Personal information
- Born: Josef Carl Peter Neckermann 5 June 1912 Würzburg, Kingdom of Bavaria, German Empire
- Died: 13 January 1992 (aged 79) Dreieich, Germany
- Height: 1.83 m (6 ft 0 in)
- Weight: 65 kg (143 lb)

Sport
- Sport: Equestrian
- Club: RV Gravenbruch, Neu-Isenburg

Medal record
Equestrian
Representing Germany
Olympic Games
| Gold medal – first place | 1964 Tokyo | Team dressage |
| Bronze medal – third place | 1960 Rome | Individual dressage |
Representing West Germany
Olympic Games
| Gold medal – first place | 1968 Mexico City | Team dressage |
| Silver medal – second place | 1968 Mexico City | Individual dressage |
| Silver medal – second place | 1972 Munich | Team dressage |
| Bronze medal – third place | 1972 Munich | Individual dressage |
World Championships
| Gold medal – first place | 1966 Bern | Individual dressage |
| Gold medal – first place | 1966 Bern | Team dressage |
| Silver medal – second place | 1970 Aachen | Team dressage |
European Championships
| Gold medal – first place | 1965 Copenhagen | Team dressage |
| Gold medal – first place | 1967 Aachen | Team dressage |
| Gold medal – first place | 1969 Wolfsburg | Team dressage |
| Gold medal – first place | 1971 Wolfsburg | Team dressage |
| Silver medal – second place | 1971 Wolfsburg | Individual dressage |
| Bronze medal – third place | 1969 Wolfsburg | Individual dressage |

= Josef Neckermann =

German equestrian

Josef Carl Peter Neckermann (5 June 1912 - 13 January 1992) was a German equestrian and Olympic champion.
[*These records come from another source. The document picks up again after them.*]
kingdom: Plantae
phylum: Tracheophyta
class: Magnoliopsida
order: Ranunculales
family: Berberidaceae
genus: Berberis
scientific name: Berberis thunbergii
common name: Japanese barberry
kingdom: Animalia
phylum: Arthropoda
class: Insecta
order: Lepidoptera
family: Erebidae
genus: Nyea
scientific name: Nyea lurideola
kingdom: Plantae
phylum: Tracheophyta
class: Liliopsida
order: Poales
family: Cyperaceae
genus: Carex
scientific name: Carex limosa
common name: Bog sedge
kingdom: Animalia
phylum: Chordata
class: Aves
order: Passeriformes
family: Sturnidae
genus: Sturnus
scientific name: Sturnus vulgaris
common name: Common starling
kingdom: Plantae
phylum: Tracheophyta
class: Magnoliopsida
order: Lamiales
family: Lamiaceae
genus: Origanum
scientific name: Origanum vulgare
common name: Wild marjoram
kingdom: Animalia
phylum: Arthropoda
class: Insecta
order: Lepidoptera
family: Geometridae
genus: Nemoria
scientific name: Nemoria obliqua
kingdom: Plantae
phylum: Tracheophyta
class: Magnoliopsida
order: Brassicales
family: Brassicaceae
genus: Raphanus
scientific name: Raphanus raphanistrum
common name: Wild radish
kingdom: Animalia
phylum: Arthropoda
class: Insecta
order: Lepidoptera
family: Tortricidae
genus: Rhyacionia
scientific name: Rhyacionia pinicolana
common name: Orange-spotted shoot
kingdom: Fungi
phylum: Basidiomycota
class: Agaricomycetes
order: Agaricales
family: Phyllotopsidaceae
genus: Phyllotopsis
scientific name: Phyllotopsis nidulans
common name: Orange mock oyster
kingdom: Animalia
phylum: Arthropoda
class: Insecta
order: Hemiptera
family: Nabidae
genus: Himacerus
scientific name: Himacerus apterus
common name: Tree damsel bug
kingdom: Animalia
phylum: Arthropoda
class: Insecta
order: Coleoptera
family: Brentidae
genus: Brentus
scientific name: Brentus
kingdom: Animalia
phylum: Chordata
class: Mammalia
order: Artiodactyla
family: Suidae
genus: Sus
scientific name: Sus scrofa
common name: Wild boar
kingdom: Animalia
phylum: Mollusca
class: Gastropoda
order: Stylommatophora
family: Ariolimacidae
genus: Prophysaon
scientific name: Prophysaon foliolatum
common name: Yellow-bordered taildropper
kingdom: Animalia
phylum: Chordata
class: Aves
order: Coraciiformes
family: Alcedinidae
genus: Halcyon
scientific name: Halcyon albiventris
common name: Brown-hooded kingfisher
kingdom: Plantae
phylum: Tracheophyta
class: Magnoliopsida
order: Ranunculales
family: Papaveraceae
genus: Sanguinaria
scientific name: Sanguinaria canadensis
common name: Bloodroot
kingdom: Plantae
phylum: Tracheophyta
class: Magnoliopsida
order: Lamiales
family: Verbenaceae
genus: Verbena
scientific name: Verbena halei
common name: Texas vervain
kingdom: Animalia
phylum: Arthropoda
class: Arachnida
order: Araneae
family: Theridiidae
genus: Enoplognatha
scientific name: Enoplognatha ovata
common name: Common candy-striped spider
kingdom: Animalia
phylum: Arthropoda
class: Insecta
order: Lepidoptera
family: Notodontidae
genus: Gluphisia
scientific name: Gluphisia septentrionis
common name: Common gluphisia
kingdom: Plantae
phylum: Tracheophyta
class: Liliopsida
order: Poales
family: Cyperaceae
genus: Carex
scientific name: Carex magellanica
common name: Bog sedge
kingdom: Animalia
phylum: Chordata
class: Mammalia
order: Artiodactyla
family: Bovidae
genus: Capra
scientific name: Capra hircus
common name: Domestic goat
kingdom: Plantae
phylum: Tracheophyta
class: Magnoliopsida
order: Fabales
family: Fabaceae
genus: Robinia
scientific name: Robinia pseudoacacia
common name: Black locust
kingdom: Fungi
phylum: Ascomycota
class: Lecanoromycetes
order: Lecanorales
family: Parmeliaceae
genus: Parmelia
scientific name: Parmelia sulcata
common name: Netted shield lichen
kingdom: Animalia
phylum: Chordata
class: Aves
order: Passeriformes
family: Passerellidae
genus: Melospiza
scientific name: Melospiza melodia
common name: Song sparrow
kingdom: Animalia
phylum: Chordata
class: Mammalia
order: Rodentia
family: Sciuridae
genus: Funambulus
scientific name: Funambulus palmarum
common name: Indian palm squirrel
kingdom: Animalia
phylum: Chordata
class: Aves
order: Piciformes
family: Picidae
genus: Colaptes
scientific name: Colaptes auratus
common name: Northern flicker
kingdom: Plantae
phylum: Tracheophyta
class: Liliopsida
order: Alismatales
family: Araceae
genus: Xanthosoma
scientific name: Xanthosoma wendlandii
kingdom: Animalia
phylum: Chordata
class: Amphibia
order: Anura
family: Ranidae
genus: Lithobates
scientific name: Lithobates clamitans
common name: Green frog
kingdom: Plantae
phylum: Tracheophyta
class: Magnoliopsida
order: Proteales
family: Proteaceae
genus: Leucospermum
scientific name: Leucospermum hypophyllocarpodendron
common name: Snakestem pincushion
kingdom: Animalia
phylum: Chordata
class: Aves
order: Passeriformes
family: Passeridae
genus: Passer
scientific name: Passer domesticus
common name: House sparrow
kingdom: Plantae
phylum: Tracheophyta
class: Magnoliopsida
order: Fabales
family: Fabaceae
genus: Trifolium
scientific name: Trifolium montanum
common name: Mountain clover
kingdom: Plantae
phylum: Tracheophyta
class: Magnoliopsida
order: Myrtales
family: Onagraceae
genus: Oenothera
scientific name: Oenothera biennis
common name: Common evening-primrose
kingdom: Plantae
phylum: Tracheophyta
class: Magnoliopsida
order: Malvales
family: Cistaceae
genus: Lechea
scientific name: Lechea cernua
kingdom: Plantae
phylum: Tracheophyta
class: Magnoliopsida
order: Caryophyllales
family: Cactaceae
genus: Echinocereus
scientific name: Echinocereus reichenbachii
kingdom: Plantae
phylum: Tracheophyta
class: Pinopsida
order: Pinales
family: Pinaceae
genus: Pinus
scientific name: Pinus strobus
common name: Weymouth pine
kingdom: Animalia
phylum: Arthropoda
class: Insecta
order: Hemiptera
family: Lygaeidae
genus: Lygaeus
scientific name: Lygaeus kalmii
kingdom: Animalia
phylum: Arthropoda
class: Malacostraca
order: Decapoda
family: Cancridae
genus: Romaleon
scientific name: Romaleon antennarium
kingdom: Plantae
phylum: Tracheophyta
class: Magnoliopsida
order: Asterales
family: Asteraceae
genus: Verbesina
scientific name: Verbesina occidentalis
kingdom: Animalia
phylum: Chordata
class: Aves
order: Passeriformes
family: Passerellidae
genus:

He won Olympic medals at four different Olympics, in 1960, 1964, 1968 and 1972. Later Neckermann became a member of the West German National Olympic Committee.

He was also the founder and owner of the German mail order company Neckermann AG in 1938.

== Biography ==

He benefited greatly from the Nazi forced hostile takeover of Jewish businesses, including the 1938 acquisition of Karl Amson Joel's retail business in Berlin.

For that, shortly after World War II, Neckermann was sentenced to one year in a military prison.

In 1957, Joel got a compensation of 2 million West German marks for his former company from Neckermann who ran the most successful German mail order selling company at the time.

== Family ==

Neckermann's daughter Eva Maria Pracht and granddaughter Martina Pracht were also Olympic equestrians.